Each of us should be as the Samaritan woman: we listen to Jesus, experience him and our life is radically changed – certainty emerges and faith is our new and concrete foundation, a spiritual foundation.

We have strayed far from faith today and we are far worse for it.  Partisanship replaces friendship, accuracy in the press and media gives way to falsehood and bias, untruths. Individual personal demands are asserted over the common good, budget deficits hasten the risk of economic calamity and few relinquish their own desires at the expense of our children and grandchildren and our immediate national security in an increasingly hostile world.  We are without a faith foundation – without the Spirit … and we suffer badly from this absence.

Frankly, if we believed as the Samaritan woman believed we would be more certain, more secure, stronger, more confident, more content and happier, wiser and more greatly blessed by God.

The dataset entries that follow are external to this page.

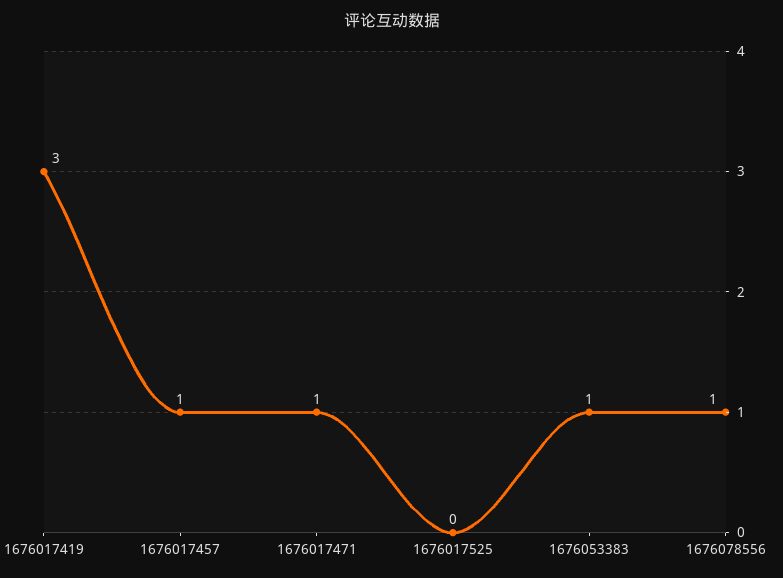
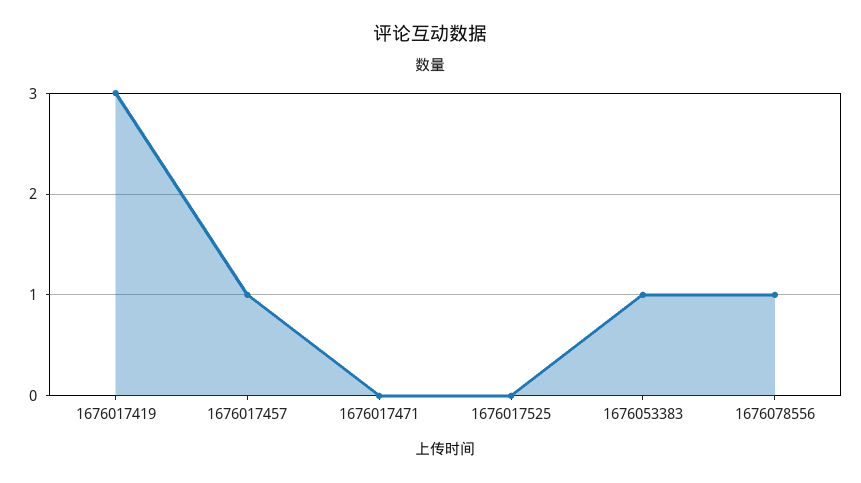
  {
    "1676017419": 3,
    "1676017457": 1,
-   "1676017471": 1,
+   "1676017471": 0,
    "1676017525": 0,
    "1676053383": 1,
    "1676078556": 1
  }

Listen to the public discourse.  Is there anyone whose words tell you that they drink of the living water that Jesus offered this peasant woman?

 “… whoever drinks of the water that I will give … shall never thirst; but the water I will give … will become in him a well of water springing up to eternal life.”

Jn 4:14

Shalom.

Father, lead me to drink each day from The Living Water that I may be closer to You and a source of witness to others in need of You.  Make of us a faithful and courageous nation, a source of light and love to others.